Regina Mangieri’s lab investigates the role that cytokines, proteins that help control the inflammatory pathway of the body, may play in AUD. Mangieri is researching a specific cytokine, interlukin-33, to determine if its activity is affected by alcohol consumption, and whether manipulation of this cytokine may influence alcohol intake. Mangieri notes that “neuroimmune modulators can have significant effects on the functional activity of neurons in… brain region(s) of interest” in AUD and she is extending her study of cytokines to explore how they may regulate neuronal function in the nucleus accumbens, a region important in reward-seeking and alcohol consumption.
Research in Dayne Mayfield’s lab analyzes large sets of genetic markers in individual brain cells to determine if they may be involved in excessive alcohol use. This “multi-omic” technique is incredibly powerful and Mayfield says they are “able to precisely define the role of individual types of brain cells in the context of excessive alcohol consumption”. Mayfield’s research has shown that immune signaling in glial cells serves as a key regulator of alcohol drinking. These results highlight the widespread molecular changes in the brain of individuals with AUD and greatly advance our understanding of the changes in the brain that underly the devastating impact of AUD.

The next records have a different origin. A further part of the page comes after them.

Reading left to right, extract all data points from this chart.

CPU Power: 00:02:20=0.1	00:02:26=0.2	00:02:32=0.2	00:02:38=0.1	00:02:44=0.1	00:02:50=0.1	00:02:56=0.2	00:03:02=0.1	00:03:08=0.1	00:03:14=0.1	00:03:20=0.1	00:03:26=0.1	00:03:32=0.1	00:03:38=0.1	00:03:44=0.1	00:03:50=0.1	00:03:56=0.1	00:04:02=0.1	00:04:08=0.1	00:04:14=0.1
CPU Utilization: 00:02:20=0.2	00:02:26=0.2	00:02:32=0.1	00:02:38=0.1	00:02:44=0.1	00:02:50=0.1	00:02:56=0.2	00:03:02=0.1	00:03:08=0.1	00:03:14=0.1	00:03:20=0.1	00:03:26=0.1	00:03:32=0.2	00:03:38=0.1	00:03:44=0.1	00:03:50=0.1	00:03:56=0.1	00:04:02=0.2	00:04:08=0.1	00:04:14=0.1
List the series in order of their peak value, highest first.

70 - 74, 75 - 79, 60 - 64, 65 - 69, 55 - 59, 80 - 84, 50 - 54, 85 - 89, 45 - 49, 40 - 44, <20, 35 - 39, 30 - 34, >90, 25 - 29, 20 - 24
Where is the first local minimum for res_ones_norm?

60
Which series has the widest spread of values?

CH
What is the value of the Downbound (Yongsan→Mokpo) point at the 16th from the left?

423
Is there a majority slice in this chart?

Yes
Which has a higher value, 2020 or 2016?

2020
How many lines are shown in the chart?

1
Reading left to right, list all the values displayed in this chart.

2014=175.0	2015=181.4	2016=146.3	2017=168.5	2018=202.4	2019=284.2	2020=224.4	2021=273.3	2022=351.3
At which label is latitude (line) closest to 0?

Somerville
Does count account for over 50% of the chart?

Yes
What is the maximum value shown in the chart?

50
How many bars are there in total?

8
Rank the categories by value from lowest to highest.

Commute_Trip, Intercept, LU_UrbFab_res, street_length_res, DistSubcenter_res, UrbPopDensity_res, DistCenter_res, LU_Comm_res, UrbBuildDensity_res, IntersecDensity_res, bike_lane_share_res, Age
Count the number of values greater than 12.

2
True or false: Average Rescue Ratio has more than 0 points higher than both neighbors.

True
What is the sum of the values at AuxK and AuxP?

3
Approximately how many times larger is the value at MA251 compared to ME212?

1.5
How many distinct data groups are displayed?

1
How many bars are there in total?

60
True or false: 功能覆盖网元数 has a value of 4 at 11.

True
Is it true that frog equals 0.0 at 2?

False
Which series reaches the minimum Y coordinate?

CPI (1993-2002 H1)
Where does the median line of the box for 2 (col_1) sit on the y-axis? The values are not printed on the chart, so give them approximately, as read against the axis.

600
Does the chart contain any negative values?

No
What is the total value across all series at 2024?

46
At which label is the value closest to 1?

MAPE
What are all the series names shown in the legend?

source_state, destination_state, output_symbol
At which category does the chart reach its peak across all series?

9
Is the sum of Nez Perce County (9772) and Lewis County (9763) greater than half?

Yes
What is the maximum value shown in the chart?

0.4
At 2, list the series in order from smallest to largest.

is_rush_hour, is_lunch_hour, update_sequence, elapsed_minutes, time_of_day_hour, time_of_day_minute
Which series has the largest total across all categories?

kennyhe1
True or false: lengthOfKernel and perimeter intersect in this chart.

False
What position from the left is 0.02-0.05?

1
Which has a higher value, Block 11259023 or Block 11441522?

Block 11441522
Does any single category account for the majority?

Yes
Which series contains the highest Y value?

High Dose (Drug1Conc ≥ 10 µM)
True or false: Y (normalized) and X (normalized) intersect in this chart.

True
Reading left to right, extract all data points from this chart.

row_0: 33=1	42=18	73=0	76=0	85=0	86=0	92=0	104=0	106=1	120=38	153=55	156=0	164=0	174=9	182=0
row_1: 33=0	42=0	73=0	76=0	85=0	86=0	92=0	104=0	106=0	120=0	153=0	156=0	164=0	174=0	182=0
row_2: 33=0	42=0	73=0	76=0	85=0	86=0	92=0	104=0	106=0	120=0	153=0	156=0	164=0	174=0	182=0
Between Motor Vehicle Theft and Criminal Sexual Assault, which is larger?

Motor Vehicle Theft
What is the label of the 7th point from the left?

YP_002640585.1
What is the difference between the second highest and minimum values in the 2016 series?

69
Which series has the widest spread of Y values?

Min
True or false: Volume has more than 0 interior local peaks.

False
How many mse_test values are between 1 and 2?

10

Bob Messing and Yuri Blednov study the role of the enzyme phosphodiesterase 4 (PDE4) in AUD. PDE4 is another protein involved in regulating inflammatory and neuroimmune responses and has been shown to be involved in alcohol and drug dependence. This line of research is particularly exciting because previous research has revealed that PDE4 plays a role in other immune system-related inflammatory diseases, including psoriasis and psoriatic arthritis and the FDA has approved a drug, apremilast, for treatment of these diseases. Collaborative efforts of the Waggoner and INIA-N labs have shown that apremilast is also effective for reducing alcohol consumption in animal models and in humans, including humans with AUD. In addition, the Mangieri lab is testing how apremilast affects functional connectivity in brain regions involved in AUD, like the nucleus accumbans.
Participation in the INIA-N consortium is a tremendous benefit for the Waggoner Center. The research being done by the INIA-N labs has significantly advanced our understanding of the brain’s immune systems contribution to AUD and is making exciting progress identifying potential drug targets and therapies that may potentially mitigate the devastating impact of addiction-related illness.